• Assignment: Each record below should be repeated precisely as written.
##### Provided records #####
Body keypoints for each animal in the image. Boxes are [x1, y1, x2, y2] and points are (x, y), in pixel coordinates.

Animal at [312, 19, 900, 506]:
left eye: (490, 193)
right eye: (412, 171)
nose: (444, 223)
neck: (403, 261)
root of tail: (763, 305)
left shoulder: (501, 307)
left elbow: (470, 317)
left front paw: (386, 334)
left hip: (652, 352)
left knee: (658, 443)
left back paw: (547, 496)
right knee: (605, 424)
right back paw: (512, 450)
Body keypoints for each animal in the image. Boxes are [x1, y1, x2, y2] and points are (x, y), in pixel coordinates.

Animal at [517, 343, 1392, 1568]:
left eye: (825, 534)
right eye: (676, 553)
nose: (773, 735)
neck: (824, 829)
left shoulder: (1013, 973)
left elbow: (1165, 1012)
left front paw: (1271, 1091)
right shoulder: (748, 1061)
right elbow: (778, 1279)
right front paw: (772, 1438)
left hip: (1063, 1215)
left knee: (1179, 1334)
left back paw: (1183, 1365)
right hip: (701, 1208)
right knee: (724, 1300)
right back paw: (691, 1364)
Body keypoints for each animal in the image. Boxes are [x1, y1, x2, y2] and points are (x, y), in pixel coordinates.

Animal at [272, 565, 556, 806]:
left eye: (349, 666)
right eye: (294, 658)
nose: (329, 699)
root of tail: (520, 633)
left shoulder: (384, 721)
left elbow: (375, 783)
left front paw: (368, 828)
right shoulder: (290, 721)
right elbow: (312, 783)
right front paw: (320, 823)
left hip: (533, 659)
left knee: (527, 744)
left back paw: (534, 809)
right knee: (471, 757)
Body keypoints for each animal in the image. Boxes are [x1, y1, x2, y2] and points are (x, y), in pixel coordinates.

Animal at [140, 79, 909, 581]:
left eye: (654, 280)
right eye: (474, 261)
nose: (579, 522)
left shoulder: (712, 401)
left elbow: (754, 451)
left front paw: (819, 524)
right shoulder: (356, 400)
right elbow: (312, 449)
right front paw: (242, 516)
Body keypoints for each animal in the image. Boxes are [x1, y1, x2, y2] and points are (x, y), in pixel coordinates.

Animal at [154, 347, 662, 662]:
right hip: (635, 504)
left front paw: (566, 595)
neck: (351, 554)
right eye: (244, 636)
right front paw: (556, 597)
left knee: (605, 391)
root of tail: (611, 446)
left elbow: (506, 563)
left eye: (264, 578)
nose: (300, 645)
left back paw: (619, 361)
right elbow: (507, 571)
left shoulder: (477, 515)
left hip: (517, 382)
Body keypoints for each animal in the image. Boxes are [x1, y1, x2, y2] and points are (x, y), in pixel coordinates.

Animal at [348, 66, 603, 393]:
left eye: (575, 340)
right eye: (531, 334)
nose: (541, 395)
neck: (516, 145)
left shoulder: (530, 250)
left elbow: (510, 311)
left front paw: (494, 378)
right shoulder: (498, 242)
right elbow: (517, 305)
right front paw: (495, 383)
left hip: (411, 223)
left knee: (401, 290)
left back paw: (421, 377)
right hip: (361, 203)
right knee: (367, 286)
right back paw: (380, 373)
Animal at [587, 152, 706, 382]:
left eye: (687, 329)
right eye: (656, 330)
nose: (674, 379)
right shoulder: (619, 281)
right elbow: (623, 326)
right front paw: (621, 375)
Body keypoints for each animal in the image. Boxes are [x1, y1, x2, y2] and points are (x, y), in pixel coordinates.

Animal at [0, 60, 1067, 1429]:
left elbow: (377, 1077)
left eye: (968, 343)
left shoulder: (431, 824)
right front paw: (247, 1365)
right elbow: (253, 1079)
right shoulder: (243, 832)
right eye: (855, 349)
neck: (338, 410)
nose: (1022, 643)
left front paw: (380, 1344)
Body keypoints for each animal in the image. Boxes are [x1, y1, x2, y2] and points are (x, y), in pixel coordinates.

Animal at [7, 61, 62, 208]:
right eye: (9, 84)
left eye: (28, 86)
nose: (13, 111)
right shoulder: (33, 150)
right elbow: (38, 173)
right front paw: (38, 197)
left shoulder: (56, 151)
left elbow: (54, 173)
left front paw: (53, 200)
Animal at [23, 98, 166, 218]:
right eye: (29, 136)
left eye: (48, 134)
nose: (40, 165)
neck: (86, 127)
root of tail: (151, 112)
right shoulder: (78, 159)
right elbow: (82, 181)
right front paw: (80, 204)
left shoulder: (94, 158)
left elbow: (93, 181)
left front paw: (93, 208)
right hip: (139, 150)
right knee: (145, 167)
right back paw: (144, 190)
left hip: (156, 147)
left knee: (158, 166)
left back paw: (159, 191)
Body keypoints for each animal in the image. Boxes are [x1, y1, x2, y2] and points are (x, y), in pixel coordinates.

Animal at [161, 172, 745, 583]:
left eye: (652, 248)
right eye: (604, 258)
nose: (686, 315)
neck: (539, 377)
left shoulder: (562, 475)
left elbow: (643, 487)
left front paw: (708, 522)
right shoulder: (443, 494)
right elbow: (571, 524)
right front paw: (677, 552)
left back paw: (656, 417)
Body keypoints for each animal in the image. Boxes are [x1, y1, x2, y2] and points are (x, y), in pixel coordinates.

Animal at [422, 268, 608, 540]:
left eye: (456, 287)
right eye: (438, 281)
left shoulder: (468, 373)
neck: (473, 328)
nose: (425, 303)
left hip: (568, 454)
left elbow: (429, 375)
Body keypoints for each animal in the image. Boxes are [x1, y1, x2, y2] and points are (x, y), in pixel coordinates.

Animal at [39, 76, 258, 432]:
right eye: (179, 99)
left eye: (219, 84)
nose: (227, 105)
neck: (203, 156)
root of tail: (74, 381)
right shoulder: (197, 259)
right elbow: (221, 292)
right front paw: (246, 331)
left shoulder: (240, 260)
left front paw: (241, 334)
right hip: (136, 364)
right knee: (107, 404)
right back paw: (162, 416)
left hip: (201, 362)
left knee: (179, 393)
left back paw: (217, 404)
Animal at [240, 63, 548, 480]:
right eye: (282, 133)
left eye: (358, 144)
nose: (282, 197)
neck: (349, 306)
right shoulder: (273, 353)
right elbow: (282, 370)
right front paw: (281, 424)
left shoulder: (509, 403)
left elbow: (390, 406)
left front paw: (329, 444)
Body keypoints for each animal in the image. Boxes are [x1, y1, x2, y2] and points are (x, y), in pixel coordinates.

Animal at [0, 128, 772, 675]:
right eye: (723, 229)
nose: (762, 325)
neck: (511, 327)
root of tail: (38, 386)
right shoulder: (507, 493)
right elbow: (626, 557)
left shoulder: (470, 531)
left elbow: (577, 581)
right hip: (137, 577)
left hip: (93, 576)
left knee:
#####
• Solution to this problem:
Body keypoints for each animal in the image. Boxes are [x1, y1, x2, y2] and points are (x, y), in pixel coordinates.

Animal at [312, 19, 900, 506]:
left eye: (490, 193)
right eye: (412, 171)
nose: (444, 223)
neck: (403, 261)
root of tail: (763, 305)
left shoulder: (501, 307)
left elbow: (470, 317)
left front paw: (386, 334)
left hip: (652, 352)
left knee: (658, 443)
left back paw: (547, 496)
right knee: (605, 424)
right back paw: (512, 450)
Body keypoints for each animal in the image. Boxes are [x1, y1, x2, y2] and points are (x, y), in pixel coordinates.

Animal at [517, 343, 1392, 1568]:
left eye: (825, 534)
right eye: (676, 553)
nose: (773, 735)
neck: (824, 829)
left shoulder: (1013, 973)
left elbow: (1165, 1012)
left front paw: (1271, 1091)
right shoulder: (748, 1061)
right elbow: (778, 1279)
right front paw: (772, 1438)
left hip: (1063, 1215)
left knee: (1179, 1334)
left back paw: (1183, 1365)
right hip: (701, 1208)
right knee: (724, 1300)
right back paw: (691, 1364)
Body keypoints for each animal in the image. Boxes are [x1, y1, x2, y2] and points are (x, y), in pixel coordinates.

Animal at [272, 565, 556, 806]:
left eye: (349, 666)
right eye: (294, 658)
nose: (329, 699)
root of tail: (520, 633)
left shoulder: (384, 721)
left elbow: (375, 783)
left front paw: (368, 828)
right shoulder: (290, 721)
right elbow: (312, 783)
right front paw: (320, 823)
left hip: (533, 659)
left knee: (527, 744)
left back paw: (534, 809)
right knee: (471, 757)
Body keypoints for each animal in the image. Boxes are [x1, y1, x2, y2] and points are (x, y), in pixel coordinates.

Animal at [140, 79, 909, 581]:
left eye: (654, 280)
right eye: (474, 261)
nose: (579, 522)
left shoulder: (712, 401)
left elbow: (754, 451)
left front paw: (819, 524)
right shoulder: (356, 400)
right elbow: (312, 449)
right front paw: (242, 516)
Body keypoints for each animal in the image. Boxes are [x1, y1, x2, y2] and points are (x, y), in pixel coordinates.

Animal at [154, 347, 662, 662]:
right hip: (635, 504)
left front paw: (566, 595)
neck: (351, 554)
right eye: (244, 636)
right front paw: (556, 597)
left knee: (605, 391)
root of tail: (611, 446)
left elbow: (506, 563)
left eye: (264, 578)
nose: (300, 645)
left back paw: (619, 361)
right elbow: (507, 571)
left shoulder: (477, 515)
left hip: (517, 382)
Body keypoints for each animal in the image. Boxes are [x1, y1, x2, y2] and points are (x, y), in pixel coordinates.

Animal at [348, 66, 603, 393]:
left eye: (575, 340)
right eye: (531, 334)
nose: (541, 395)
neck: (516, 145)
left shoulder: (530, 250)
left elbow: (510, 311)
left front paw: (494, 378)
right shoulder: (498, 242)
right elbow: (517, 305)
right front paw: (495, 383)
left hip: (411, 223)
left knee: (401, 290)
left back paw: (421, 377)
right hip: (361, 203)
right knee: (367, 286)
right back paw: (380, 373)
Animal at [587, 152, 706, 382]:
left eye: (687, 329)
right eye: (656, 330)
nose: (674, 379)
right shoulder: (619, 281)
right elbow: (623, 326)
right front paw: (621, 375)
Body keypoints for each animal in the image. Boxes are [x1, y1, x2, y2] and points are (x, y), in pixel coordinates.

Animal at [0, 60, 1067, 1429]:
left elbow: (377, 1077)
left eye: (968, 343)
left shoulder: (431, 824)
right front paw: (247, 1365)
right elbow: (253, 1079)
right shoulder: (243, 832)
right eye: (855, 349)
neck: (338, 410)
nose: (1022, 643)
left front paw: (380, 1344)
Body keypoints for each animal in the image. Boxes are [x1, y1, x2, y2] and points are (x, y), in pixel coordinates.

Animal at [7, 61, 62, 208]:
right eye: (9, 84)
left eye: (28, 86)
nose: (13, 111)
right shoulder: (33, 150)
right elbow: (38, 173)
right front paw: (38, 197)
left shoulder: (56, 151)
left elbow: (54, 173)
left front paw: (53, 200)
Animal at [23, 98, 166, 218]:
right eye: (29, 136)
left eye: (48, 134)
nose: (40, 165)
neck: (86, 127)
root of tail: (151, 112)
right shoulder: (78, 159)
right elbow: (82, 181)
right front paw: (80, 204)
left shoulder: (94, 158)
left elbow: (93, 181)
left front paw: (93, 208)
right hip: (139, 150)
right knee: (145, 167)
right back paw: (144, 190)
left hip: (156, 147)
left knee: (158, 166)
left back paw: (159, 191)
Body keypoints for each animal in the image. Boxes are [x1, y1, x2, y2] and points are (x, y), in pixel coordinates.

Animal at [161, 172, 745, 583]:
left eye: (652, 248)
right eye: (604, 258)
nose: (686, 315)
neck: (539, 377)
left shoulder: (562, 475)
left elbow: (643, 487)
left front paw: (708, 522)
right shoulder: (443, 494)
right elbow: (571, 524)
right front paw: (677, 552)
left back paw: (656, 417)
Body keypoints for each animal in the image. Boxes are [x1, y1, x2, y2] and points are (x, y), in pixel coordinates.

Animal at [422, 268, 608, 540]:
left eye: (456, 287)
right eye: (438, 281)
left shoulder: (468, 373)
neck: (473, 328)
nose: (425, 303)
left hip: (568, 454)
left elbow: (429, 375)
Body keypoints for each animal in the image. Boxes are [x1, y1, x2, y2] and points are (x, y), in pixel coordinates.

Animal at [39, 76, 258, 432]:
right eye: (179, 99)
left eye: (219, 84)
nose: (227, 105)
neck: (203, 156)
root of tail: (74, 381)
right shoulder: (197, 259)
right elbow: (221, 292)
right front paw: (246, 331)
left shoulder: (240, 260)
left front paw: (241, 334)
right hip: (136, 364)
right knee: (107, 404)
right back paw: (162, 416)
left hip: (201, 362)
left knee: (179, 393)
left back paw: (217, 404)
Animal at [240, 63, 548, 480]:
right eye: (282, 133)
left eye: (358, 144)
nose: (282, 197)
neck: (349, 306)
right shoulder: (273, 353)
right elbow: (282, 370)
right front paw: (281, 424)
left shoulder: (509, 403)
left elbow: (390, 406)
left front paw: (329, 444)
Body keypoints for each animal in the image. Boxes are [x1, y1, x2, y2] and points are (x, y), in pixel coordinates.

Animal at [0, 128, 772, 675]:
right eye: (723, 229)
nose: (762, 325)
neck: (511, 327)
root of tail: (38, 386)
right shoulder: (507, 493)
right elbow: (626, 557)
left shoulder: (470, 531)
left elbow: (577, 581)
right hip: (137, 577)
left hip: (93, 576)
left knee:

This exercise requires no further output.